====== DATA SECTION ======

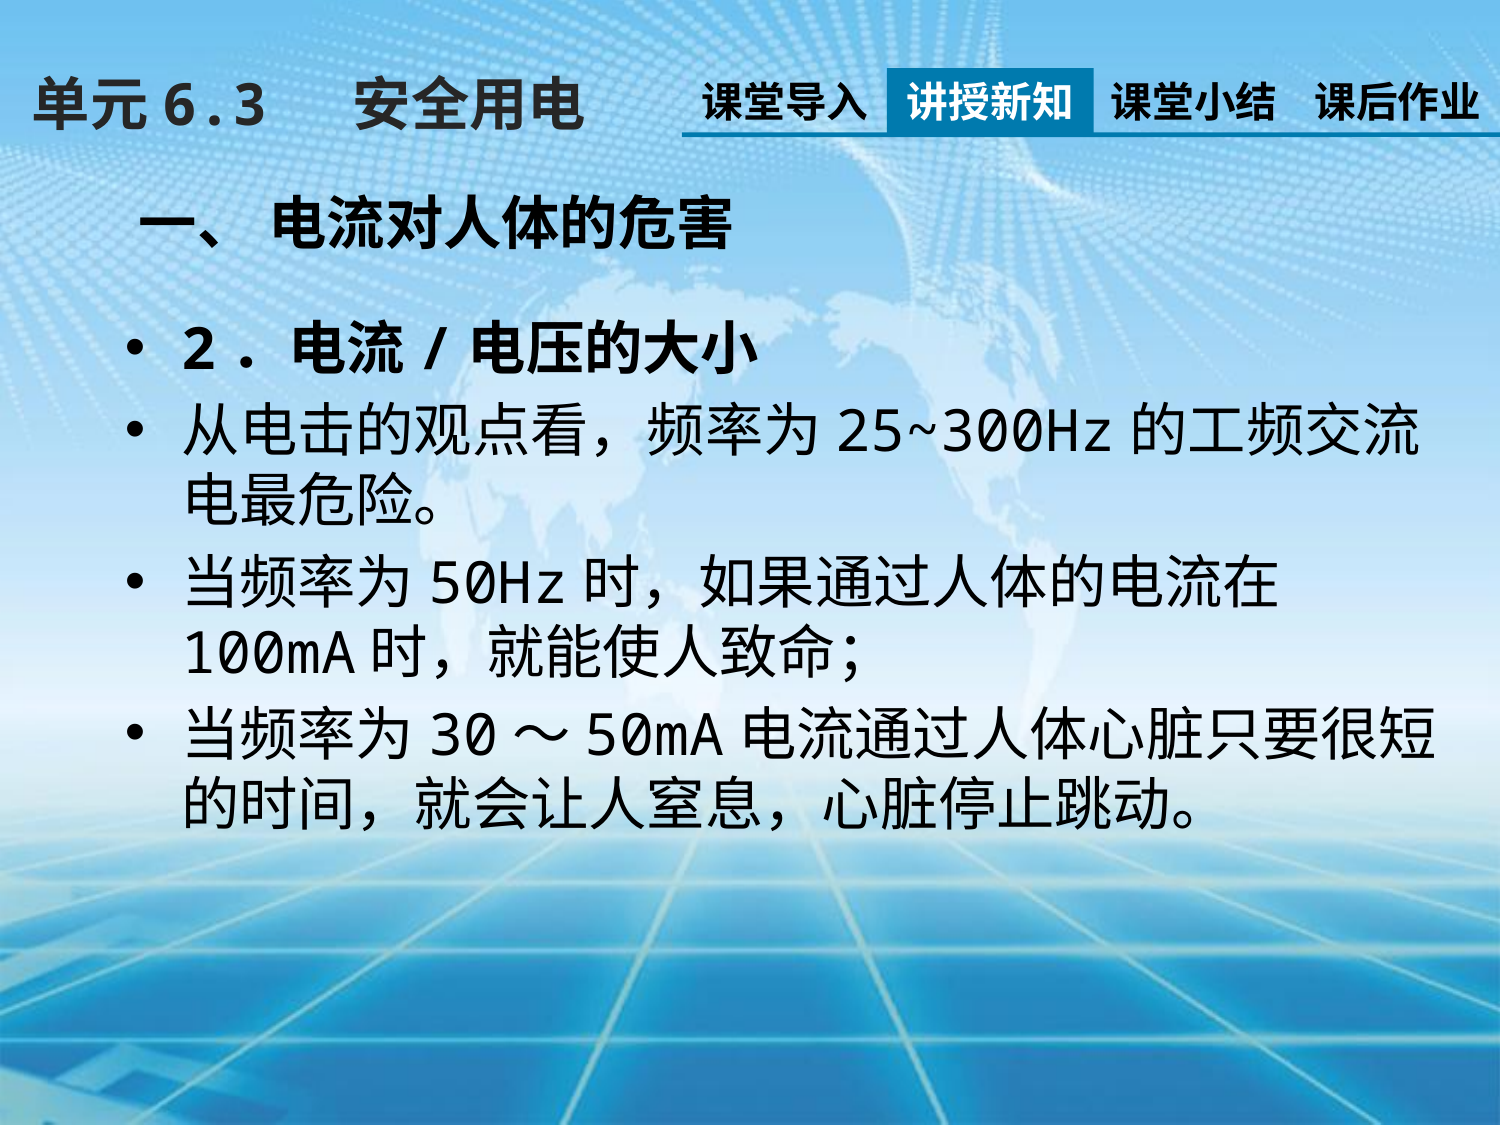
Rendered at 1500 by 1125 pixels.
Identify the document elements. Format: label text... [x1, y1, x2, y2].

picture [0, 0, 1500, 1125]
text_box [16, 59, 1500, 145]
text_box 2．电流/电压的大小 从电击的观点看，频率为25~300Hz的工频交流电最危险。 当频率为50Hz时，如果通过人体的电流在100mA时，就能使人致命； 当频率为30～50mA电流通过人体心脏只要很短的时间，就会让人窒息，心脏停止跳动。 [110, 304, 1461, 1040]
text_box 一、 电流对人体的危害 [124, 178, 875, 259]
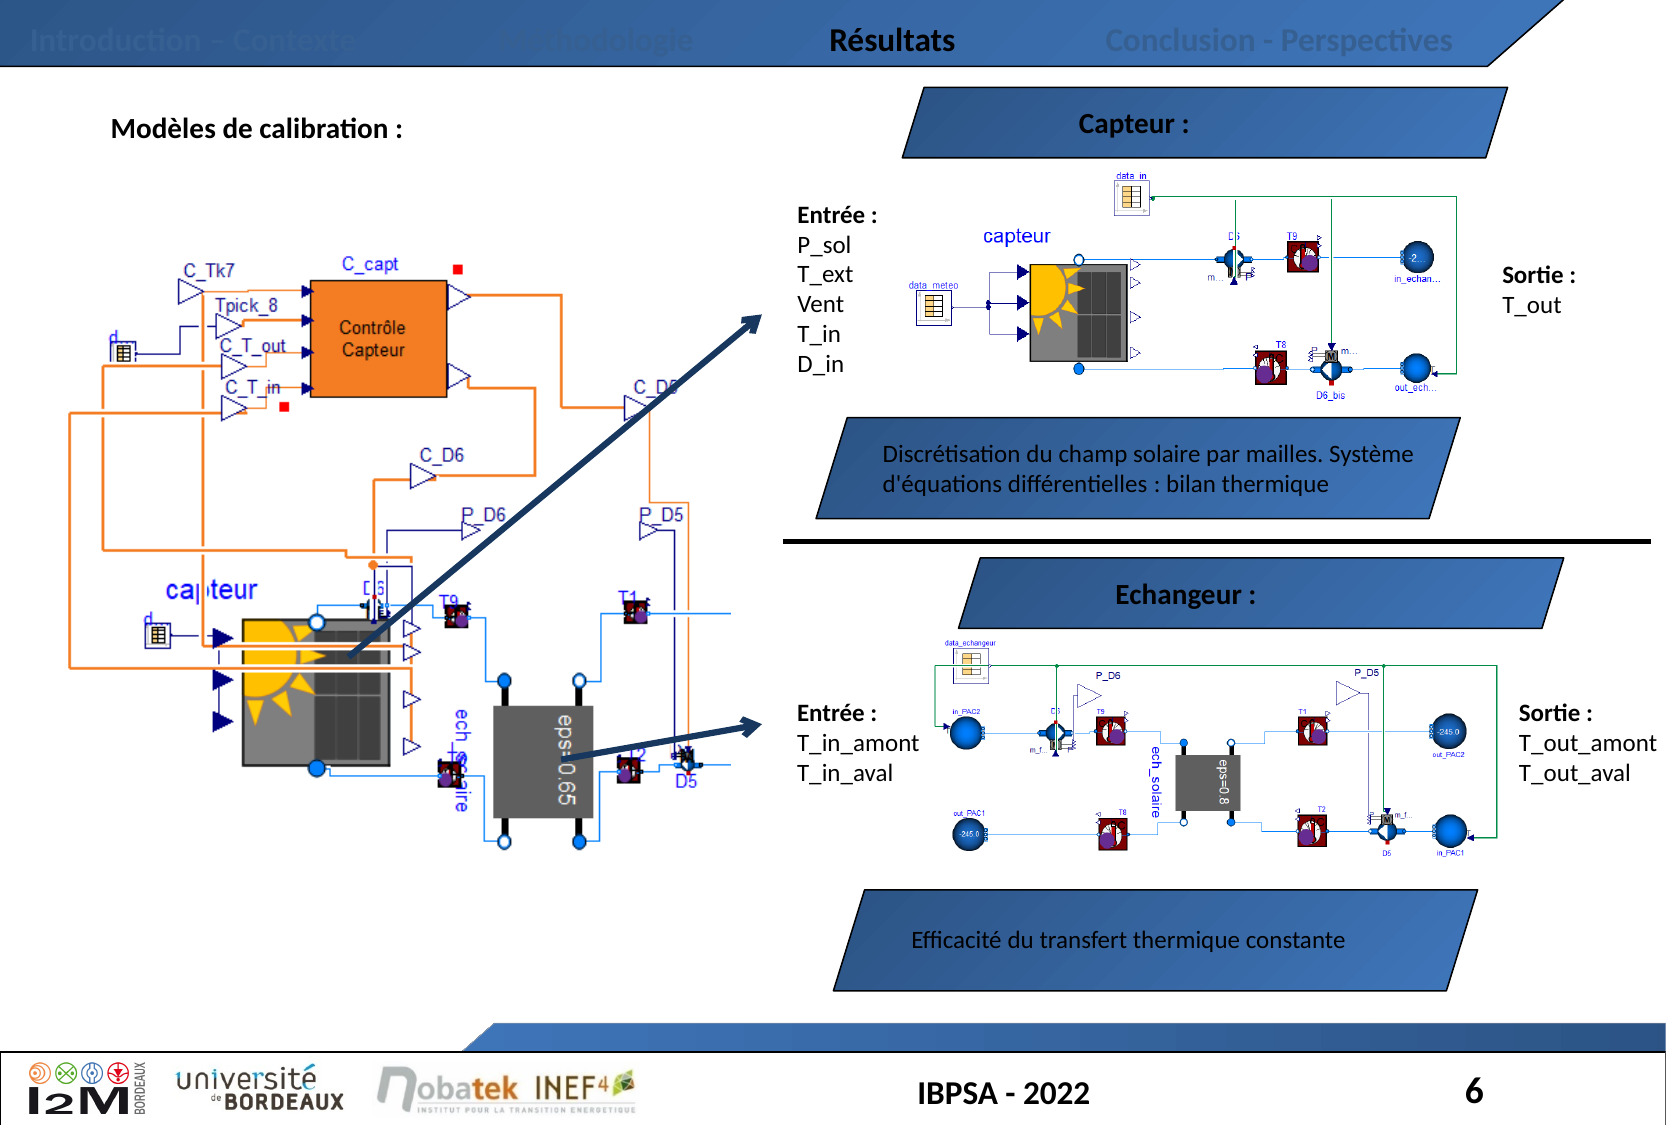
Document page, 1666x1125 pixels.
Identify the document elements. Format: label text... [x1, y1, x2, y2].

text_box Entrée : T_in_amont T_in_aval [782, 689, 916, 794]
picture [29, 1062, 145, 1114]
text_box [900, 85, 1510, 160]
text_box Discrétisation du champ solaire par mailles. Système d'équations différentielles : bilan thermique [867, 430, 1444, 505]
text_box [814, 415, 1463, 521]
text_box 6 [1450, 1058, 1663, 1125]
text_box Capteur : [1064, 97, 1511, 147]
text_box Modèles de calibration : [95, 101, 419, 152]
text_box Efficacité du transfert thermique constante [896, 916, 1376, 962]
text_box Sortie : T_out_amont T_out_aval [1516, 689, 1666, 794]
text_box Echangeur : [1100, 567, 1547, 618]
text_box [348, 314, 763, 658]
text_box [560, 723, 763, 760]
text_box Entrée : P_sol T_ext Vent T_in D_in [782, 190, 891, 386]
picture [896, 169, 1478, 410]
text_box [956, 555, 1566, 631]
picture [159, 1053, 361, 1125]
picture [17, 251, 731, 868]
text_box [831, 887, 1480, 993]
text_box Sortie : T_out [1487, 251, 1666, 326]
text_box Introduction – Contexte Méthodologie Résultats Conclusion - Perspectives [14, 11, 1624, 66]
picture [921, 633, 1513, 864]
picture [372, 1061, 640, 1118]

======

* [AIM OF THE TASK]
Leave the images out and print each entry exactly.

* [ANSWER FOR THE TASK]
Rendered at 1500 by 1125 pixels.
Identify the document elements. Format: label text... [x1, y1, x2, y2].

picture [0, 0, 1500, 1125]
text_box [16, 59, 1500, 145]
text_box 2．电流/电压的大小 从电击的观点看，频率为25~300Hz的工频交流电最危险。 当频率为50Hz时，如果通过人体的电流在100mA时，就能使人致命； 当频率为30～50mA电流通过人体心脏只要很短的时间，就会让人窒息，心脏停止跳动。 [110, 304, 1461, 1040]
text_box 一、 电流对人体的危害 [124, 178, 875, 259]
Document page, 1666x1125 pixels.
Identify the document elements. Format: label text... [x1, y1, x2, y2].

text_box Entrée : T_in_amont T_in_aval [782, 689, 916, 794]
picture [29, 1062, 145, 1114]
text_box [900, 85, 1510, 160]
text_box Discrétisation du champ solaire par mailles. Système d'équations différentielles : bilan thermique [867, 430, 1444, 505]
text_box [814, 415, 1463, 521]
text_box 6 [1450, 1058, 1663, 1125]
text_box Capteur : [1064, 97, 1511, 147]
text_box Modèles de calibration : [95, 101, 419, 152]
text_box Efficacité du transfert thermique constante [896, 916, 1376, 962]
text_box Sortie : T_out_amont T_out_aval [1516, 689, 1666, 794]
text_box Echangeur : [1100, 567, 1547, 618]
text_box [348, 314, 763, 658]
text_box [560, 723, 763, 760]
text_box Entrée : P_sol T_ext Vent T_in D_in [782, 190, 891, 386]
picture [896, 169, 1478, 410]
text_box [956, 555, 1566, 631]
picture [159, 1053, 361, 1125]
picture [17, 251, 731, 868]
text_box [831, 887, 1480, 993]
text_box Sortie : T_out [1487, 251, 1666, 326]
text_box Introduction – Contexte Méthodologie Résultats Conclusion - Perspectives [14, 11, 1624, 66]
picture [921, 633, 1513, 864]
picture [372, 1061, 640, 1118]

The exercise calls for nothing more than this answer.